News & Analysis
InP laser bonded to CMOS chip
R Colin Johnson
9/25/2006 9:00 AM EDT
"Our indium phosphide laser can be used by itself for simple communications tasks, or can serve as the on-chip optical pump for our all-silicon Raman laser," said UCSB professor John Bowers. "Raman lasing is very tunable over a broad range, but our problem in the past was all the cost and fiber associated with an off-chip pump."

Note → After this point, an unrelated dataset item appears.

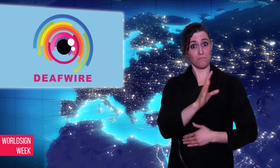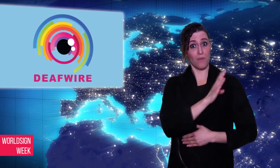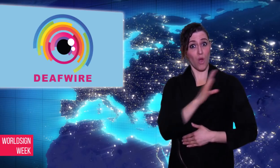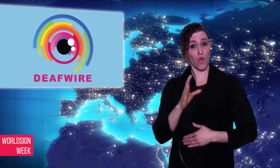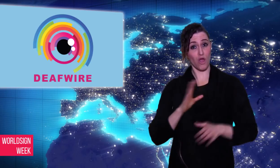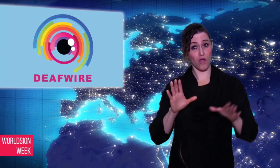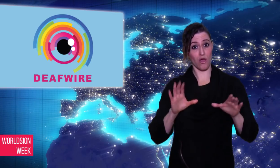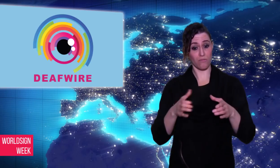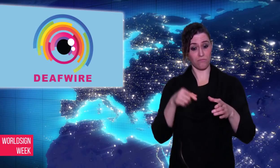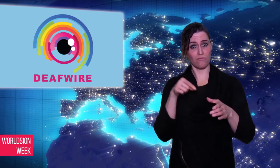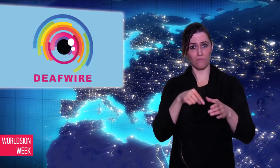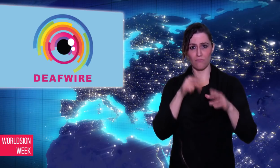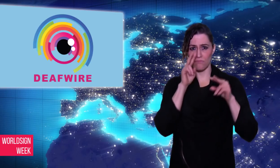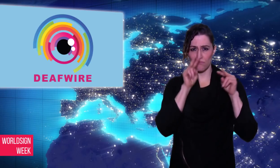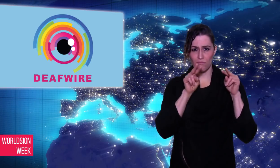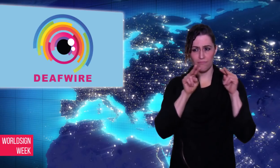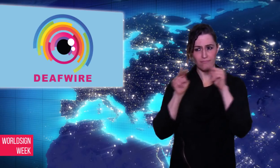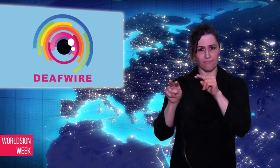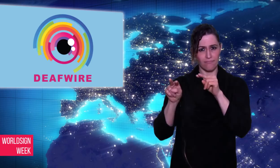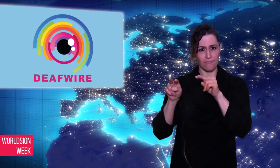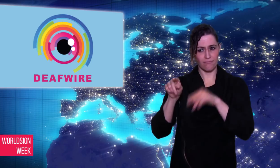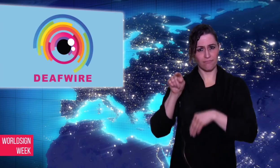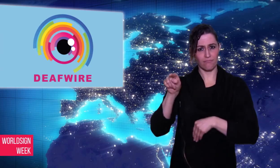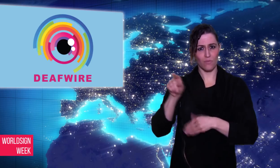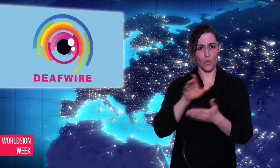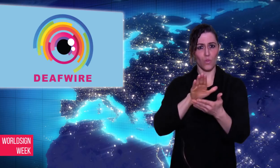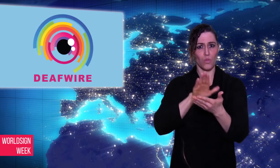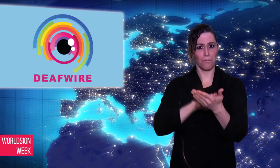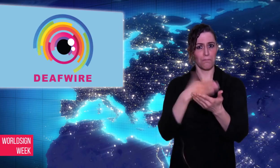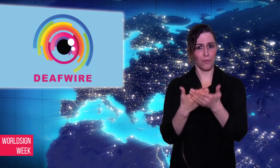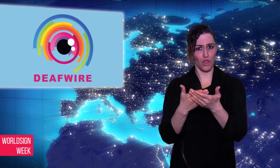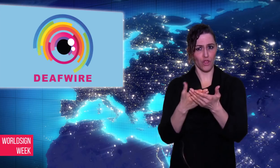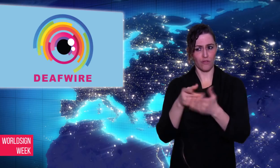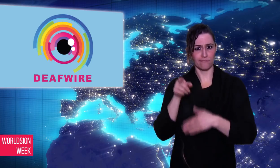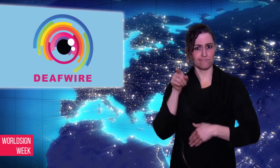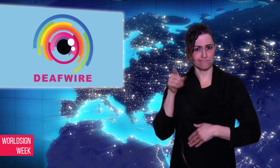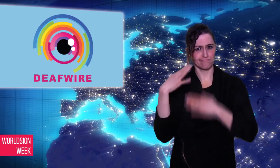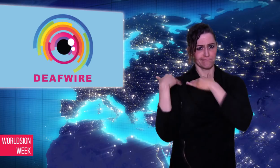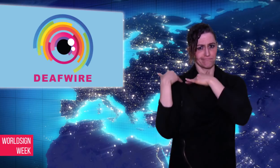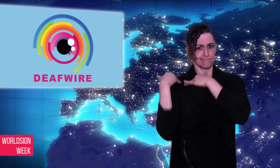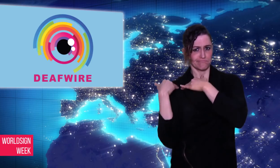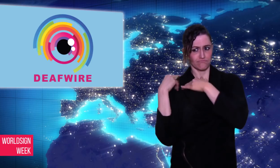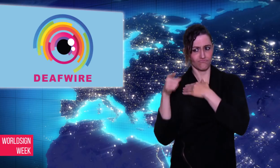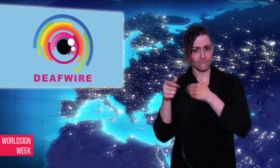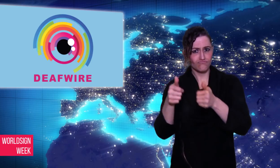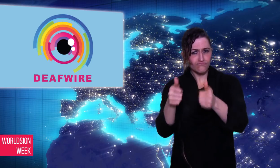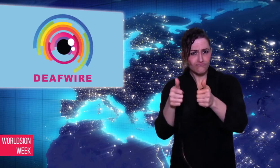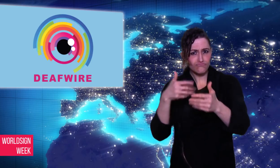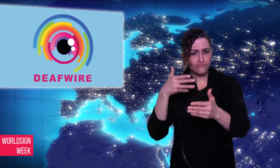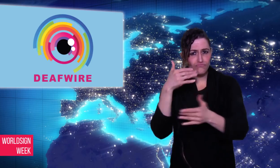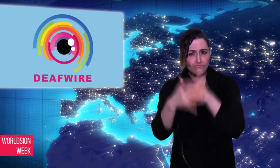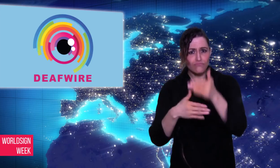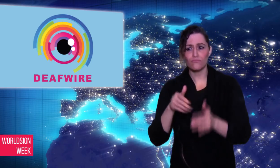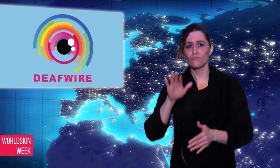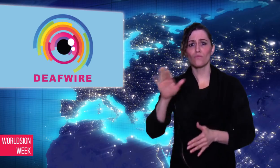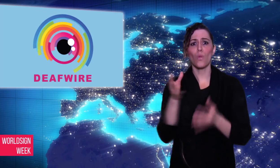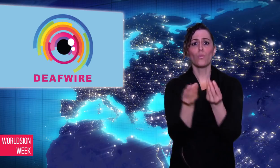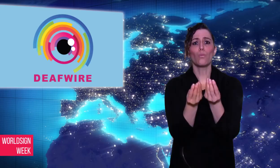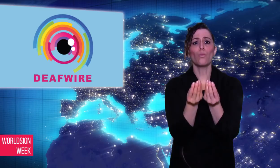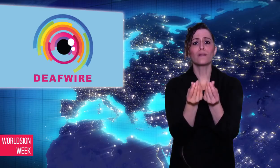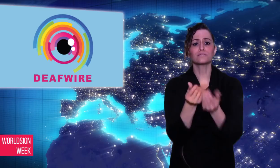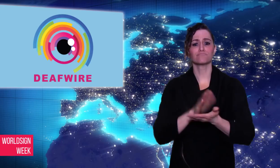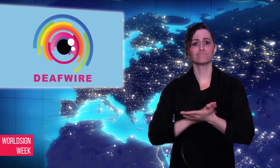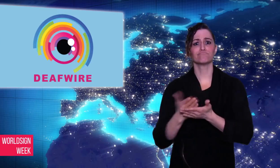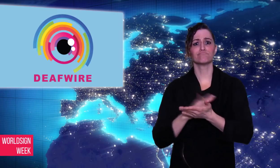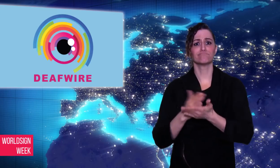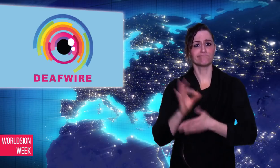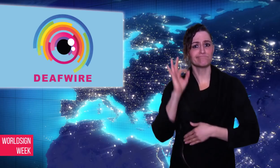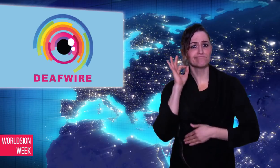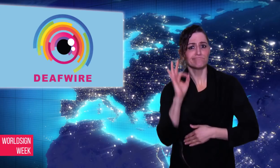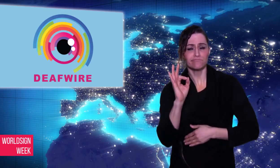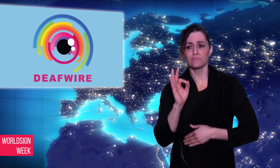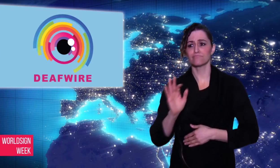oversee interpreters’ quality,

The new hybrid InP/silicon laser has a fixed wavelength, making it more scalable than the previous Raman laser, which had a variable wavelength. The InP laser's wavelength is fine-tuned using the already highly refined etching and lithography tools employed for the rest of the CMOS chip. Intel plans to build arrays of such lasers and individually tune each one for a different communications wavelength to realize photonic multiplexers for future optical interconnects.
To combine indium phosphide and silicon, Intel first etched the waveguide on a silicon wafer, then separately fabricated the InP laser on another wafer. The indium phosphide wafer was then flipped and attached to the silicon wafer with a glass-glue plasma process--a technique pioneered to bond gallium arsenide lasers to gallium nitride wafers.

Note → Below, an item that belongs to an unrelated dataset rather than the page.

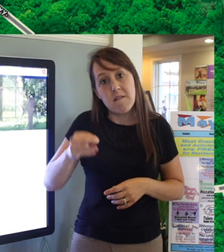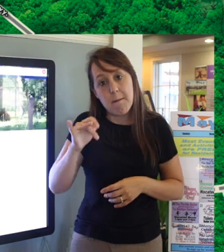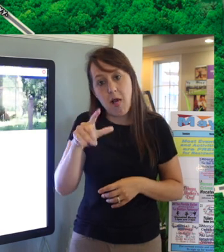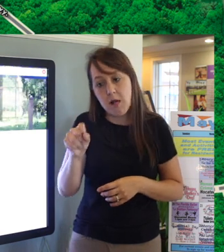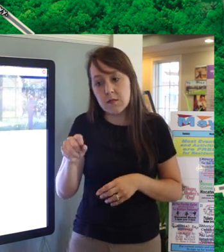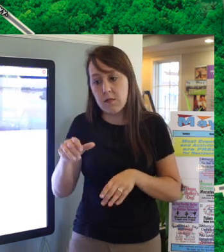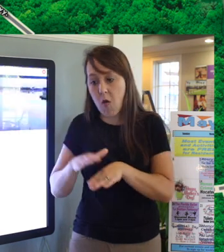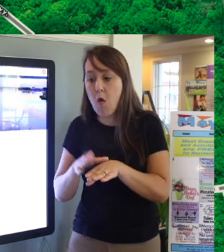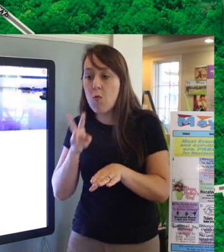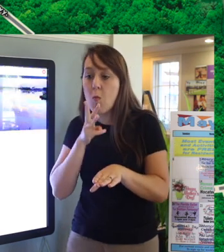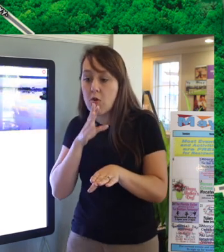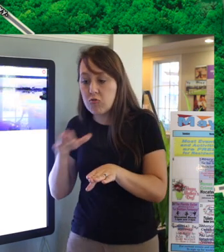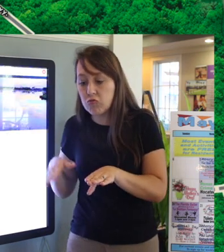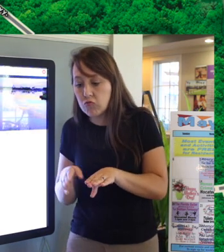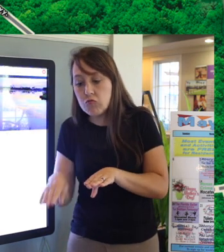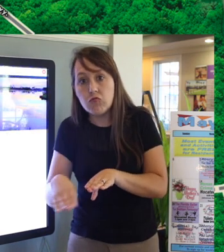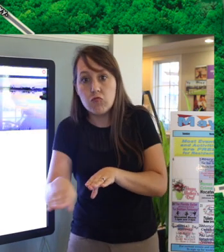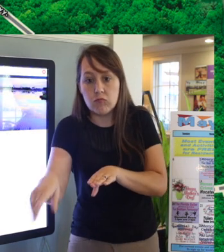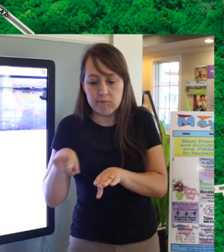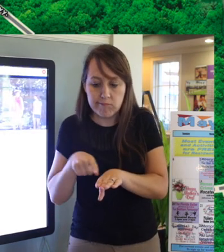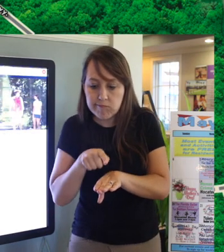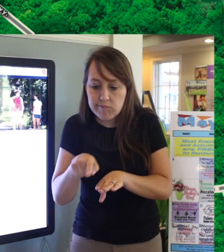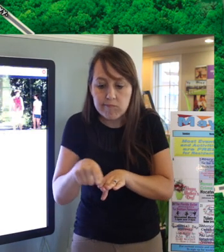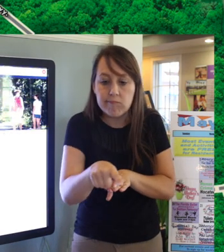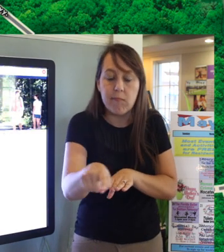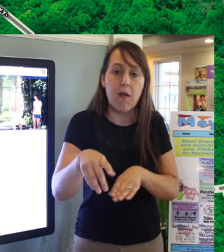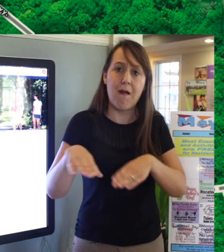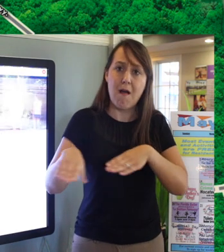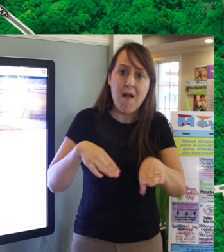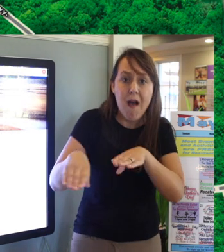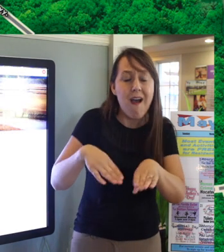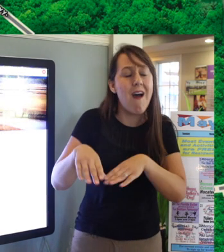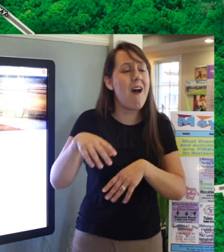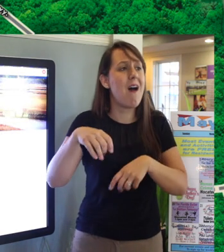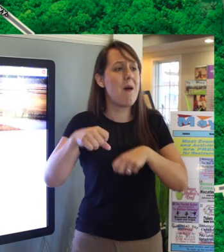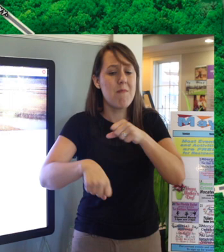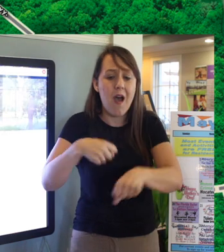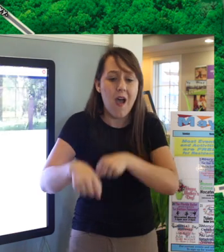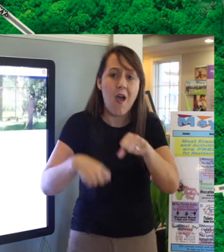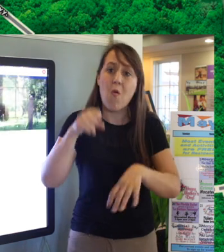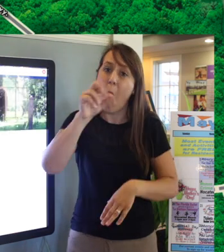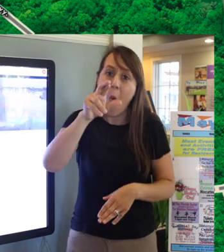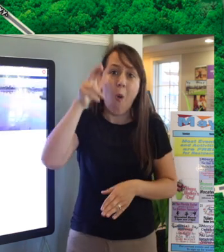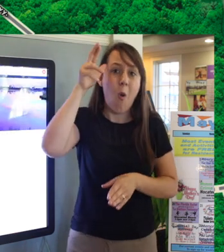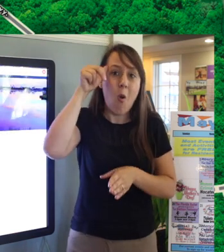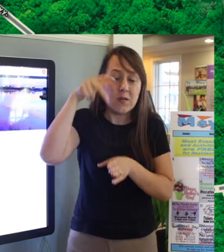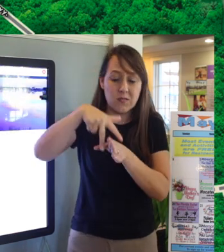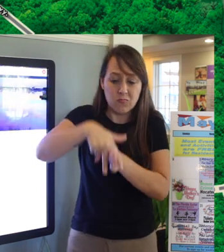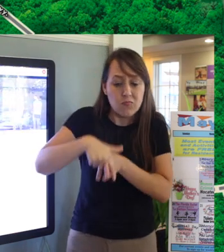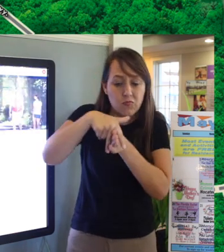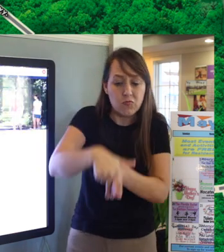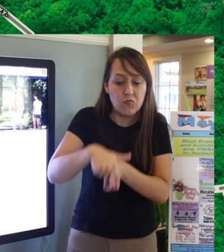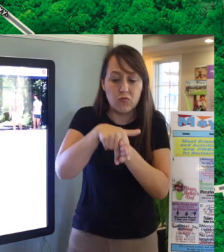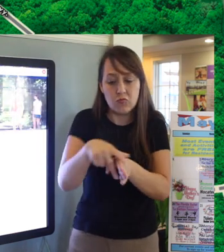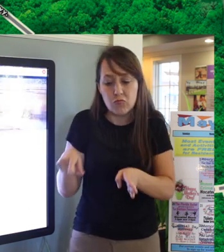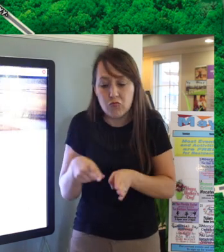There are hiking trails, biking trails, and horseback riding trails throughout these 2400 acres.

Next, Intel plans to improve the performance of its indium phosphide laser by shrinking the device to lower its threshold from the 65 milliamps required today to initiate lasing. The team also wants to move to an integrated waveguide with less diffraction to achieve higher efficiency.
"When we start shrinking the device, that will lower its threshold and improve its other performance characteristics. Once we have the threshold down and an integrated cavity, then we will move to putting the laser alongside modulators and other optical components on a photonic chip," said Paniccia.
Bowers and Paniccia will present their photonics strategy for combining indium phosphide lasers with CMOS chip processing at the Frontiers in Optics conference, slated for Oct. 8-12 in Rochester, N.Y.